A new report revealed that doctors were used to torture terror suspects post-9/11 at the order of the CIA and Department of Defense, Salon reported.
According to the Taskforce on Preserving Medical Professionalism in National Security Detention Centers, medical personnel in the military and intelligence fields "designed and participated in cruel, inhumane and degrading treatment and torture of detainees."
The new 269-page report titled "Ethics Abandoned: Medical Professionalism and Detainee Abuse in the 'War on Terror," researchers claim a "theory of interrogation" emerged, developed by psychologists to break down the suspects.

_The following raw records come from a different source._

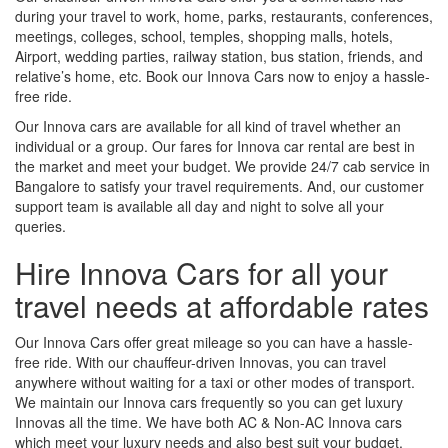
during your travel to work, home, parks, restaurants, conferences,
meetings, colleges, school, temples, shopping malls, hotels,
Airport, wedding parties, railway station, bus station, friends, and
relative’s home, etc. Book our Innova Cars now to enjoy a hassle-
free ride.
Our Innova cars are available for all kind of travel whether an
individual or a group. Our fares for Innova car rental are best in
the market and meet your budget. We provide 24/7 cab service in
Bangalore to satisfy your travel requirements. And, our customer
support team is available all day and night to solve all your
queries.
Hire Innova Cars for all your
travel needs at affordable rates
Our Innova Cars offer great mileage so you can have a hassle-
free ride. With our chauffeur-driven Innovas, you can travel
anywhere without waiting for a taxi or other modes of transport.
We maintain our Innova cars frequently so you can get luxury
Innovas all the time. We have both AC & Non-AC Innova cars
which meet your luxury needs and also best suit your budget.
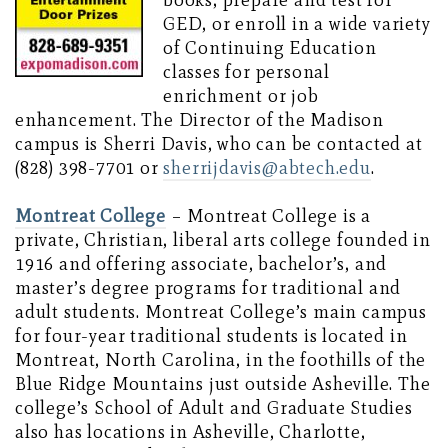
books, prepare and test for
GED, or enroll in a wide variety
of Continuing Education
classes for personal
enrichment or job
enhancement. The Director of the Madison
campus is Sherri Davis, who can be contacted at
(828) 398-7701 or
sherrijdavis@abtech.edu
.
Montreat College
– Montreat College is a
private, Christian, liberal arts college founded in
1916 and offering associate, bachelor’s, and
master’s degree programs for traditional and
adult students. Montreat College’s main campus
for four-year traditional students is located in
Montreat, North Carolina, in the foothills of the
Blue Ridge Mountains just outside Asheville. The
college’s School of Adult and Graduate Studies
also has locations in Asheville, Charlotte,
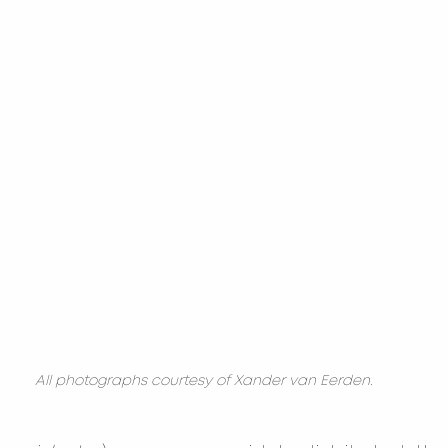
All photographs courtesy of Xander van Eerden.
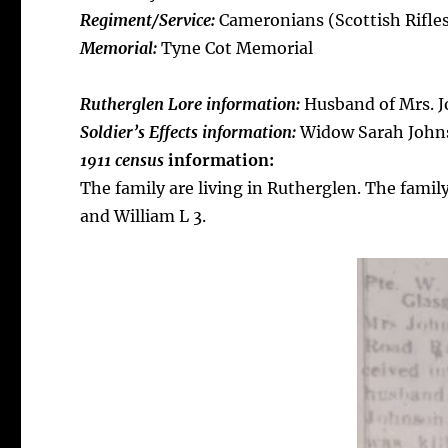
Regiment/Service:
Cameronians (Scottish Rifles)
Memorial:
Tyne Cot Memorial
Rutherglen Lore information:
Husband of Mrs. J
Soldier’s E
ffects information:
Widow Sarah Johns
1911 census
information:
The family are living in Rutherglen. The famil
and William L 3.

Researchers also condemned the Bush administration for deciding the protections of "unlawful combatants" were not covered by the Geneva Convention, leading to "cruel, inhumane and degrading treatment."
Dr. Gerald Thomson, a member of the taskforce and Professor of Medicine Emeritus at Columbia University, chided the doctors for their participation in torture.
"The American public has a right to know that the covenant with its physicians to follow professional ethical expectations is firm regardless of where they serve," Dr. Thomson said in a statement. "It's clear that in the name of national security the military trumped that covenant, and physicians were transformed into agents of the military and performed acts that were contrary to medical ethics and practice."
Thomson added that members of the medical community have "a responsibility to make sure this never happens again."
During their investigation, taskforce researchers used information from published accounts on force-feeding detainees, a Senate report from 2008 on the treatment of detainees, and a Red Cross probe of the CIA that was eventually leaked to The New York Times.
Thomson also referred to the findings as a "big striking horror."
"This covenant between society and medicine has been around for a long, long time - patient first, community first, society first, not national security, necessarily," he continued. "If we just ignore this and satisfy ourselves with the (thought that), 'Well, they were trying to protect us,' when it does happen again we'll all be complicit in that."
However, Lt. Col. J. Todd Breasseale -- a Defense Department spokesman -- referred to the report as "wholly absurd."
"The health care providers at the Joint Strike Force who routinely provide not only better medical care than any of these detainees have ever known, but care on par with the very best of the global medical profession, are consummate professionals working under terrifically stressful conditions, far from home and their families, and with patients who have been extraordinarily violent," he claimed.